• _BRIEF_: Carry the passage on the CFPB's lawsuit against Think Finance forward from its final sentence.

• _SUPPLIED PASSAGE_:
How Think Finance Worked with Online Tribal Lenders
The CFPB’s amended complaint described Think Finance and its subsidiaries as operating a common enterprise that partnered with tribal-affiliated lending businesses to offer loans nationwide over the internet. This model—often referred to as a tribal lending partnership—has been the subject of multiple court cases in which borrowers alleged that lenders tried to avoid state usury and licensing rules by claiming tribal sovereign immunity.
In a related appellate decision not brought by the CFPB, consumers challenged similar high-rate online loans connected to tribal lenders and argued that the loan contracts and arbitration clauses could not be used to block their state and federal legal claims. The federal appeals court allowed borrowers to move forward with their case, and the U.S. Supreme Court declined to review that ruling. Although that litigation was separate from the CFPB’s enforcement action, it illustrates the wider legal controversy surrounding online loans structured through tribal entities.
Key Allegations: Deception, Unfair Practices, and Abusive Conduct
In its lawsuit, the CFPB alleged that Think Finance and its subsidiaries engaged in multiple types of unlawful conduct under federal consumer protection law.
- Deceptive practices: Demanding payment on loans that people did not legally owe because the loans were void or partly void under state law.
- Unfair practices: Making electronic withdrawals from borrowers’ bank accounts when those borrowers had no legal obligation to repay the debts.
- Abusive practices: Taking advantage of consumers’ lack of understanding about the legality of the debts and their rights under state law.
- Substantial assistance: Providing help and support to outside debt collection companies that were also trying to collect on these illegal loans.
According to the CFPB, these actions caused people to lose money through payments, fees, and bank withdrawals on debts that should not have been collected.

[Human pose images with coordinates]

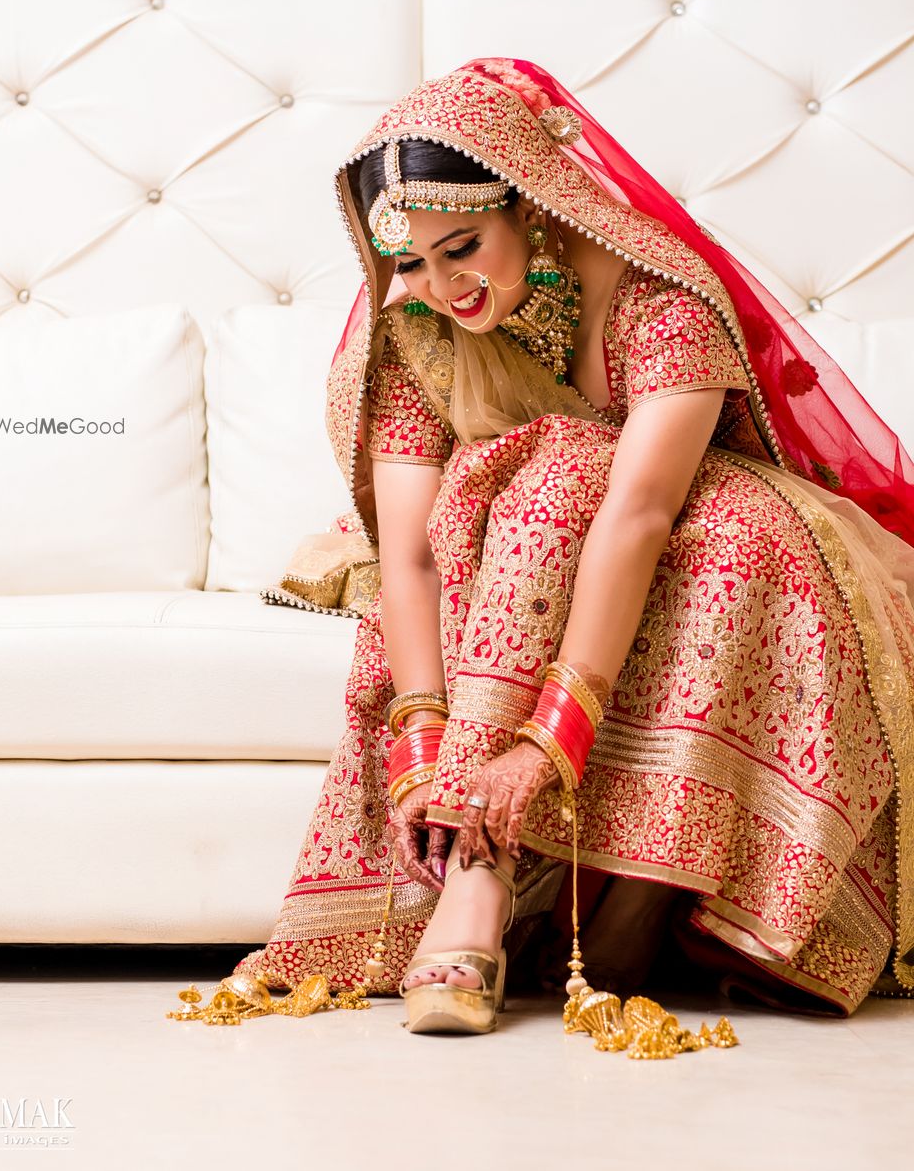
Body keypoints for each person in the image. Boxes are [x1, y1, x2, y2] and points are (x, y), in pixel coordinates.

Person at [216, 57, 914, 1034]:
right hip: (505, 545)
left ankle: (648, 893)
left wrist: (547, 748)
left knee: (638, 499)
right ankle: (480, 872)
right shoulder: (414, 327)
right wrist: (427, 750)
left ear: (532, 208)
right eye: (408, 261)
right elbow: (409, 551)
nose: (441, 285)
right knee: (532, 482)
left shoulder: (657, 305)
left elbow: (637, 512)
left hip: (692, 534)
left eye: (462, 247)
==
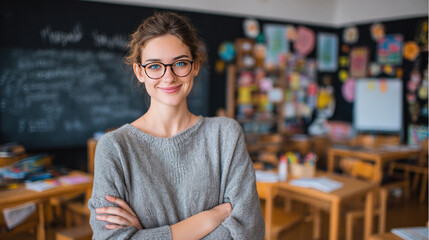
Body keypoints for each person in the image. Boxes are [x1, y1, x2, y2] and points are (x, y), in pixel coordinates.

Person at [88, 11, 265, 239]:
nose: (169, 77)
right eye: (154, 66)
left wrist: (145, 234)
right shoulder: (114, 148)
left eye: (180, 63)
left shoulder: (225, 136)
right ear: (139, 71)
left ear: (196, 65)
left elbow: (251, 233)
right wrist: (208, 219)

• _RESULT OF THIS EXERCISE_:
The Consent Order: What the Court Required Think Finance to Do
In February 2020, the federal court entered a stipulated final consent order resolving the CFPB’s lawsuit against Think Finance and its subsidiaries. A consent order is a court-approved agreement that typically stops the alleged unlawful conduct and imposes conditions or penalties but does not always include an admission of wrongdoing.
The order in this case included several important terms:
- Ban on illegal lending conduct: The Think Finance entities were prohibited from offering, arranging, or collecting loans in the 17 states if the loans violate state licensing or interest-rate laws.
- Restrictions on assisting others: They were also barred from helping other entities engage in similar illegal lending or collection practices.
- Civil money penalty: The order imposed a civil penalty of $1 for each of the seven entities, which is a symbolic amount; the main consumer relief instead comes from the CFPB’s separate victims relief fund.
While the civil penalties in the order were minimal, the case set the stage for substantial monetary relief through a different mechanism that does not depend on the company’s ability to pay.
Victim Relief: More Than $384 Million in Payments to Consumers
In 2024, the CFPB announced that it would distribute more than $384 million to about 191,672 consumers who allegedly repaid loans they did not legally owe. The money is being paid out of the CFPB’s Victims Relief Fund (also called the Civil Penalty Fund), a pool of money collected from enforcement actions that can be used to compensate harmed consumers.
The distributions are being handled by a third-party administrator under contract with the CFPB, not by Think Finance itself.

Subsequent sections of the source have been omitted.